Who is the ultimate loser
in the Hynix fiasco?
Hynix Semiconductor Inc. of Korea (formerly known as Hyundai Electronics Industrial Co.) is the world's third largest memory chipmaker. Its pre-tax operating losses in the second and third quarters of this year amounted to $2.32 billion.
This dismal performance follows a net loss of $1.92 billion on total sales of $6.5 billion last year and it is sitting on a pile of debt amounting to a mind-boggling $6.65 billion (as reported in early October). It may go bankrupt unless something happens to alter the excess supply of memory chips.
The most recent share price was $1.35, a decline of more than 90 percent from the highest price recorded in 1999. Four major bailout programs have been implemented for Hynix's survival since the beginning of this year. In January, Korean banks that had large exposure to Hynix's debt agreed to purchase $2.23 billion of Hynix's maturing bonds, followed by a $4.4 billion rescue package in May.

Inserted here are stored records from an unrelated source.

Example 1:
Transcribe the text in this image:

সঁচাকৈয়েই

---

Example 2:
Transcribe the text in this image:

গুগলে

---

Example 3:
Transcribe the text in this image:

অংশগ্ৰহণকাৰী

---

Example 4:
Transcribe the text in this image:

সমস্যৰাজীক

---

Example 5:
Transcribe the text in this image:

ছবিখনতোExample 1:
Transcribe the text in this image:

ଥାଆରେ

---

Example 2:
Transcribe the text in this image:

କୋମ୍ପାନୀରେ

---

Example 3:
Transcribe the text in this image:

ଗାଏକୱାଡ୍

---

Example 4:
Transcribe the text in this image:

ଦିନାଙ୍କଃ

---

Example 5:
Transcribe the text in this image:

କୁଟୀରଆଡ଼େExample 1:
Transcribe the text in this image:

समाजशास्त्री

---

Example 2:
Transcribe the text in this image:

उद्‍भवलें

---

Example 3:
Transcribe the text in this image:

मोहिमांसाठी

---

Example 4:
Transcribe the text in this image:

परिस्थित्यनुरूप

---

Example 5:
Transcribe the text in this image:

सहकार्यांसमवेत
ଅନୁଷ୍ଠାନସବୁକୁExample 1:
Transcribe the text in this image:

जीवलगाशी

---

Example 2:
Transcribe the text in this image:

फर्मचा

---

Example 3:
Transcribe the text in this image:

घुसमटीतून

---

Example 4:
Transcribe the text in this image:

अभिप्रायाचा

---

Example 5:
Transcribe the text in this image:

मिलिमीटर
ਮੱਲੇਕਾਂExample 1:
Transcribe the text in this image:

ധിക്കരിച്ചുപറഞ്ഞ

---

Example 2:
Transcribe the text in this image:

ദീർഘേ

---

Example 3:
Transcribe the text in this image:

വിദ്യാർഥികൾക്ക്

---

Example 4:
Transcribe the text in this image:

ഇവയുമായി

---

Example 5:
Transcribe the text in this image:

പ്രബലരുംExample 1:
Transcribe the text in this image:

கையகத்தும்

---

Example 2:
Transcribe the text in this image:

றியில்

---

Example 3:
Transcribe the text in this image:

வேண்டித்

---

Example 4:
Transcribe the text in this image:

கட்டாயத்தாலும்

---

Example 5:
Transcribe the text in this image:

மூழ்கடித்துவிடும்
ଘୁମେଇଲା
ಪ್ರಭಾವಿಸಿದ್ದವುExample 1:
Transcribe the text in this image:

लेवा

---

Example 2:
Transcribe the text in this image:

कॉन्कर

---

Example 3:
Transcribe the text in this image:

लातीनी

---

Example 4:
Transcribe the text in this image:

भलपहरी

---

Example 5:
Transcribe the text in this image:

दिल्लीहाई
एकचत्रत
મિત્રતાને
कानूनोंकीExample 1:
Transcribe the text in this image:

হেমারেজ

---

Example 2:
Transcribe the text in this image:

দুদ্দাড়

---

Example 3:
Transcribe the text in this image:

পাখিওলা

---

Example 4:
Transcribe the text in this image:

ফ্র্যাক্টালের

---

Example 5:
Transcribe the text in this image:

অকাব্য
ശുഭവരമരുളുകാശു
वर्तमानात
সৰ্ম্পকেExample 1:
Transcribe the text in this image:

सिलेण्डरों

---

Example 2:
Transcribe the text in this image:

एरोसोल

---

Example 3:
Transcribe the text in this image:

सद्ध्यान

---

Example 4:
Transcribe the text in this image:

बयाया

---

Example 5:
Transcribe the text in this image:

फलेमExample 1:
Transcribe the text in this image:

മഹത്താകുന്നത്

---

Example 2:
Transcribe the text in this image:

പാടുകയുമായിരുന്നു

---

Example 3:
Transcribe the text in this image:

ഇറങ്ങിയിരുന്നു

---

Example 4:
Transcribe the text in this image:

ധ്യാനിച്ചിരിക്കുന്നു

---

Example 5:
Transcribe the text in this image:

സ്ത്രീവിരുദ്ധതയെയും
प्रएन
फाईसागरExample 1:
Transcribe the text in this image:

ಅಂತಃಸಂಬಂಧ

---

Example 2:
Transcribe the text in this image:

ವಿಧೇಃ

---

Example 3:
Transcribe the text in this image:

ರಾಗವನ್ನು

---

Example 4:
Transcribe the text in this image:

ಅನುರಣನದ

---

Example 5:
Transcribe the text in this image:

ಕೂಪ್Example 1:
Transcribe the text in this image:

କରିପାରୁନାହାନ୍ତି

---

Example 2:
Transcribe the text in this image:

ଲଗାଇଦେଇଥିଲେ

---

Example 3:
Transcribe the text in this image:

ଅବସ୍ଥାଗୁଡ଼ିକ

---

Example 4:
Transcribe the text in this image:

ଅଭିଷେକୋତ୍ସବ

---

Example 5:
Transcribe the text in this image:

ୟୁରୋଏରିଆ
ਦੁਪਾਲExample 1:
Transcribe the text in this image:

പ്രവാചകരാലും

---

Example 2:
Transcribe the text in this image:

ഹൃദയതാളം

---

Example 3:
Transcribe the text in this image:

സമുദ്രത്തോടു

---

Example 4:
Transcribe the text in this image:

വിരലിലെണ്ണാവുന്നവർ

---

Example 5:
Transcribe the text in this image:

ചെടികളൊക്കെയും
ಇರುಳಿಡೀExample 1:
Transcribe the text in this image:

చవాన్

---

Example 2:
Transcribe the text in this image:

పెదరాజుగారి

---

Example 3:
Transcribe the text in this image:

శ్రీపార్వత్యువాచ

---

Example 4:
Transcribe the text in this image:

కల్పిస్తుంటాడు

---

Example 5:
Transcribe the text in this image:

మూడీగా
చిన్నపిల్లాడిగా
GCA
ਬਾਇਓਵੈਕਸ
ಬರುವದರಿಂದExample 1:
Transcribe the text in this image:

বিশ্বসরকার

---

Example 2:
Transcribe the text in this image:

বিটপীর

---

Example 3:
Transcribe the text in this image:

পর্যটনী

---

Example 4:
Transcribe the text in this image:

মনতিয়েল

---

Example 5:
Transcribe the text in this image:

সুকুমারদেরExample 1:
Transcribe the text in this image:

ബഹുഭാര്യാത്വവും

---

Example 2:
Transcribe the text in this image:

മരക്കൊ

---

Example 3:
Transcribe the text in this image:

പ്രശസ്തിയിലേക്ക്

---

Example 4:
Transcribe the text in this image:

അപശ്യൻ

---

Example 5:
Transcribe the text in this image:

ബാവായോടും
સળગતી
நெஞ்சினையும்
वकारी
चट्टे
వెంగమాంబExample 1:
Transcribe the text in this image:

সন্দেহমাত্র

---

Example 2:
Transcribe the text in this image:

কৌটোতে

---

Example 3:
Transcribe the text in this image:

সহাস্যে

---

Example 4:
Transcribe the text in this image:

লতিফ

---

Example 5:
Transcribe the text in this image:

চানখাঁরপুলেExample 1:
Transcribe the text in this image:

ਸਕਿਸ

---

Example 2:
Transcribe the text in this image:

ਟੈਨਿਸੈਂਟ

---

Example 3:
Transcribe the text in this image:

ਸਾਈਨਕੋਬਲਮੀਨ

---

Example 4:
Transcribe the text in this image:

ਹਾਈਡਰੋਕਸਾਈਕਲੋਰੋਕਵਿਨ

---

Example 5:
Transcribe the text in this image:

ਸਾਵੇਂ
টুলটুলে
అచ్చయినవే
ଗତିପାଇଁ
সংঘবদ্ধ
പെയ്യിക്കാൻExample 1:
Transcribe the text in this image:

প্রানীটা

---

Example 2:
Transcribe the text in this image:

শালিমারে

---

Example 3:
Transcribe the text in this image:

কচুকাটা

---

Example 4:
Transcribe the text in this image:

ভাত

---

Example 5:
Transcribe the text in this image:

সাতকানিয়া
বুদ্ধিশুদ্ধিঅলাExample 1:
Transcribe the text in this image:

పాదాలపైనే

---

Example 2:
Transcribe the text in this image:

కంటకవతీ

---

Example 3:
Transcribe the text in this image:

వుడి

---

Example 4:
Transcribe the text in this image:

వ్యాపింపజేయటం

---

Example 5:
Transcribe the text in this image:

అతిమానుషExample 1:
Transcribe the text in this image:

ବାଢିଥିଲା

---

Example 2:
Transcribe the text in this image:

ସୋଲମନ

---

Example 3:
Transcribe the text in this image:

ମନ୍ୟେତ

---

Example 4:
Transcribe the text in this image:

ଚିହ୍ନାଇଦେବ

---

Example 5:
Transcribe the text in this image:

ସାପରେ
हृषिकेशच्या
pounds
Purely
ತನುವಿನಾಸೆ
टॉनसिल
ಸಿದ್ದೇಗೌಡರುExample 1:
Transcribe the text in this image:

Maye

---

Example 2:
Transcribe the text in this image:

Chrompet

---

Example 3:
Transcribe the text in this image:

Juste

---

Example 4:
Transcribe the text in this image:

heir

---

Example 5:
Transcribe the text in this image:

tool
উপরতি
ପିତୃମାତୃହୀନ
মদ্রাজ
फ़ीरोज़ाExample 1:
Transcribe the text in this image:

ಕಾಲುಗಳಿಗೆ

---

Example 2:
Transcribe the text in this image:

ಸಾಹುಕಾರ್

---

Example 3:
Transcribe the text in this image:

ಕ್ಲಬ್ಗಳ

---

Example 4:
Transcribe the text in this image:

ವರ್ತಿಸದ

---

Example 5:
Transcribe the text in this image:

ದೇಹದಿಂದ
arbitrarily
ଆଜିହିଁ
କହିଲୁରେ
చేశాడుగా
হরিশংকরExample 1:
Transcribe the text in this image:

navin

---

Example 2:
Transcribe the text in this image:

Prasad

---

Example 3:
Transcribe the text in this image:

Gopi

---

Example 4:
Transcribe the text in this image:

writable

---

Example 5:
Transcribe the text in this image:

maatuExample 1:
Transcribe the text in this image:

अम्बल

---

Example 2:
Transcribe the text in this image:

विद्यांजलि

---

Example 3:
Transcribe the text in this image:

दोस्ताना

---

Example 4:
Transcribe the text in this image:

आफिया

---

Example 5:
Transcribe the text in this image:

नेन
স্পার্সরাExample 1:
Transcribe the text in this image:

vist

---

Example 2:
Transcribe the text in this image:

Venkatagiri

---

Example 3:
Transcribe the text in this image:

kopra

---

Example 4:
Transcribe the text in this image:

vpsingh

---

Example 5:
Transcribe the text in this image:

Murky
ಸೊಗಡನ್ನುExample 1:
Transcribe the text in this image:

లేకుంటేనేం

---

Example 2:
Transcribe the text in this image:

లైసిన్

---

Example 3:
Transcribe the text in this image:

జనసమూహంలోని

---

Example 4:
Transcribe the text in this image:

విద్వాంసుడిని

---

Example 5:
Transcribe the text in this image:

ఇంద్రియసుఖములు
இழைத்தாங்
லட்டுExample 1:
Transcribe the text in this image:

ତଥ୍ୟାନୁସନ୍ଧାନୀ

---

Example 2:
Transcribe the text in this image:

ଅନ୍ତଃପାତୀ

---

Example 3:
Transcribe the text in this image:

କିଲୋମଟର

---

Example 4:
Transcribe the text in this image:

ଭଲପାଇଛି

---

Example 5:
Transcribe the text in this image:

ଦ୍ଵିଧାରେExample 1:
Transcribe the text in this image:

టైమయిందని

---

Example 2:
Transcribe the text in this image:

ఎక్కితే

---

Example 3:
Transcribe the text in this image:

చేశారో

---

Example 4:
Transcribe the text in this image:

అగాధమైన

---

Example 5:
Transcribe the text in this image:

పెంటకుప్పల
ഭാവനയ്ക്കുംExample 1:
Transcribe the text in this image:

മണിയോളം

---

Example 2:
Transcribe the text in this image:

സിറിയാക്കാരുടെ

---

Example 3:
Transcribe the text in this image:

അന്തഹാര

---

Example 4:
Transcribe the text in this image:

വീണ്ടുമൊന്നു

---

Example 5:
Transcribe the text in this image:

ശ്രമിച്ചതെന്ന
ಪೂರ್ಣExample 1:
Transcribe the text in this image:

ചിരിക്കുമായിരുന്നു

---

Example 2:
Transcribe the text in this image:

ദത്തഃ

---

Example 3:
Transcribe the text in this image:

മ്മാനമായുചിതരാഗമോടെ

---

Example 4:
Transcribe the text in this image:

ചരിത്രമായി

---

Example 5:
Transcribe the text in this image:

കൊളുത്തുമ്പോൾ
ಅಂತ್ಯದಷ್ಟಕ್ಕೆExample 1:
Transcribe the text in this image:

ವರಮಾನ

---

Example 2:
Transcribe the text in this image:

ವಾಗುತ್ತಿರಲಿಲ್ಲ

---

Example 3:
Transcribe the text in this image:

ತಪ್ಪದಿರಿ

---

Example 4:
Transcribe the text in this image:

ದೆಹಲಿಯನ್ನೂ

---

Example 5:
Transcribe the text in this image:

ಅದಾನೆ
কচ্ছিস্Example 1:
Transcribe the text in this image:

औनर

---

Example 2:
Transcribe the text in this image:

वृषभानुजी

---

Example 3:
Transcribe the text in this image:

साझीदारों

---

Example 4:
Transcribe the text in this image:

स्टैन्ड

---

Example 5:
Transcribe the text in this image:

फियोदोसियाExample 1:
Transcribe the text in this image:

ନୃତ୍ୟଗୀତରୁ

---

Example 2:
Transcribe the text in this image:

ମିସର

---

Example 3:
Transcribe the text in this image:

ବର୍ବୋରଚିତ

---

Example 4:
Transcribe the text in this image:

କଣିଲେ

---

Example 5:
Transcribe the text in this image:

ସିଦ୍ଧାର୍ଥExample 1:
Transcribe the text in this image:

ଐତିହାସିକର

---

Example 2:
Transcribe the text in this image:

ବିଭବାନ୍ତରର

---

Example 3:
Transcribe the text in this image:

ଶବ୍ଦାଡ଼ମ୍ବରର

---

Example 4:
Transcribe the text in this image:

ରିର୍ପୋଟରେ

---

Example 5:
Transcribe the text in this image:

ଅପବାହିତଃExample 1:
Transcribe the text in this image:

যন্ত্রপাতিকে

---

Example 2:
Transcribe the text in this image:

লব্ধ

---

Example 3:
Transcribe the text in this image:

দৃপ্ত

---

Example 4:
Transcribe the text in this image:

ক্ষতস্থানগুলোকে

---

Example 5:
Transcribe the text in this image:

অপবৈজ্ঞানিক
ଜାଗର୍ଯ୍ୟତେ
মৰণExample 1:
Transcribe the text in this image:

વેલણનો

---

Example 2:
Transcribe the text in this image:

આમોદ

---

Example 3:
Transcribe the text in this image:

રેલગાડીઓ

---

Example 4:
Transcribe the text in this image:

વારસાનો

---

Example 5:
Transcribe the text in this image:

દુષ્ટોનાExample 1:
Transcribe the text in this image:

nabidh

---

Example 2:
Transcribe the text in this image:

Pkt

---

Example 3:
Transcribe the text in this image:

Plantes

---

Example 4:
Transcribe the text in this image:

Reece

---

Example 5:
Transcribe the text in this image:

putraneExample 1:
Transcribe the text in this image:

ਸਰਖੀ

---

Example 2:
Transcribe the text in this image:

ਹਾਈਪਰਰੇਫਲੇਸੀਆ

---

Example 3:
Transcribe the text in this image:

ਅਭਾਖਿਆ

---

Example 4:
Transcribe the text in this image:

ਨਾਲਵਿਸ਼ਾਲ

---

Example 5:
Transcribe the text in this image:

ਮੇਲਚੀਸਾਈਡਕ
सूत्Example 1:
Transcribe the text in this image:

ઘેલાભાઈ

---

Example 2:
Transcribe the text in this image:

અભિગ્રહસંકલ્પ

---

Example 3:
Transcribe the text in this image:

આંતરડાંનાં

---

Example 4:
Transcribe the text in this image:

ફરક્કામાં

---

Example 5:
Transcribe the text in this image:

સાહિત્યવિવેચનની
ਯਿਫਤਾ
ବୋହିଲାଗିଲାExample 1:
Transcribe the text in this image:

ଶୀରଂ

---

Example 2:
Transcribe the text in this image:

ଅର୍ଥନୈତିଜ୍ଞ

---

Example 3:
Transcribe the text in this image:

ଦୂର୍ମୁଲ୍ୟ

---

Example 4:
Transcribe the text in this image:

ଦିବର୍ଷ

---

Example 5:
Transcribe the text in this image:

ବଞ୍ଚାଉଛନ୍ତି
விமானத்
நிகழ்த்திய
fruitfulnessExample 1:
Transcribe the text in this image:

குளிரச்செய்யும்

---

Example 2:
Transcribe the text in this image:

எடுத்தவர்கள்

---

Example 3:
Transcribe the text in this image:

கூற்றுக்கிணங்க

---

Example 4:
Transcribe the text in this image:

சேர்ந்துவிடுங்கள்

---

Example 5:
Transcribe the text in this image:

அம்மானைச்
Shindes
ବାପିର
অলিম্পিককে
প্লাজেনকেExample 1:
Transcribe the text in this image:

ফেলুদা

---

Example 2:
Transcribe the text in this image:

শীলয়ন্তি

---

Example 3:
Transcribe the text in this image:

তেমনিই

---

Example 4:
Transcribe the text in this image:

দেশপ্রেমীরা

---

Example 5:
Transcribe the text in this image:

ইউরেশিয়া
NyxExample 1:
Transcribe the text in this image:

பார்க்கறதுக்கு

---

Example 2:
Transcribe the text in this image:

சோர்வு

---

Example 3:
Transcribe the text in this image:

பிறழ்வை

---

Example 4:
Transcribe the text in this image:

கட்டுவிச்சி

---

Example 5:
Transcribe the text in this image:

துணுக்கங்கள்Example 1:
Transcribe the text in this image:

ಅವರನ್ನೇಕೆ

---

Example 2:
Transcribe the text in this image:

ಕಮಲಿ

Salomon Smith Barney raised $1.25 billion in June by issuing global depository receipts (GDRs) Investors who purchased the GDRs witnessed their investments evaporating into thin air as the Hynix share price collapsed. In early November, the Korea Exchange Bank initiated another multibillion dollar rescue package, including a debt-to-equity swap of up to $3.3 billion of Hynix's debt and a liquidity loan of $500 million.
This series of bailout programs infuriated Hynix's competitors such as the U.S. Micron Technology and Germany's Infineon.
Although the Korean government denies its direct involvement in these bailout programs, most of the banks with large exposure to Hynix's debts are either government-controlled or nationalized banks.
What is effectively happening is the nationalization of Hynix using public funds. The combined exposure to Hynix's debt of government-controlled or nationalized banks amounts to almost $4 billion, and these banks have to write off 50 percent to 75 percent of their loans to Hynix. And who is paying the price? The Korean taxpayers and individual investors holding Hynix shares.
The Korean government has injected more than $115 billion of public funds or one-quarter of GDP to recapitalize and restructure the banking sector since the Asian financial crisis. Korean taxpayers are paying this amount and will continue to pay in the foreseeable future. Hynix's debt only adds more to their tax payment.
Why can't the Korean government stop supporting an ailing company like Hynix? Simply put, the Hynix fiasco started when it was forced to acquire its Korean competitor, LG Semiconductor Co. Ltd., along with its debt of $4.5 billion, as part of the corporate sector reform programs dictated by President Kim Dae Jung's administration. It was one of many fanfare cases of corporate restructuring in Korea. Unfortunately, the government-led reform programs usually lack sound economic and financial justification. It is not surprising that the Korean government is reluctant to admit its mistakes through the demise of Hynix.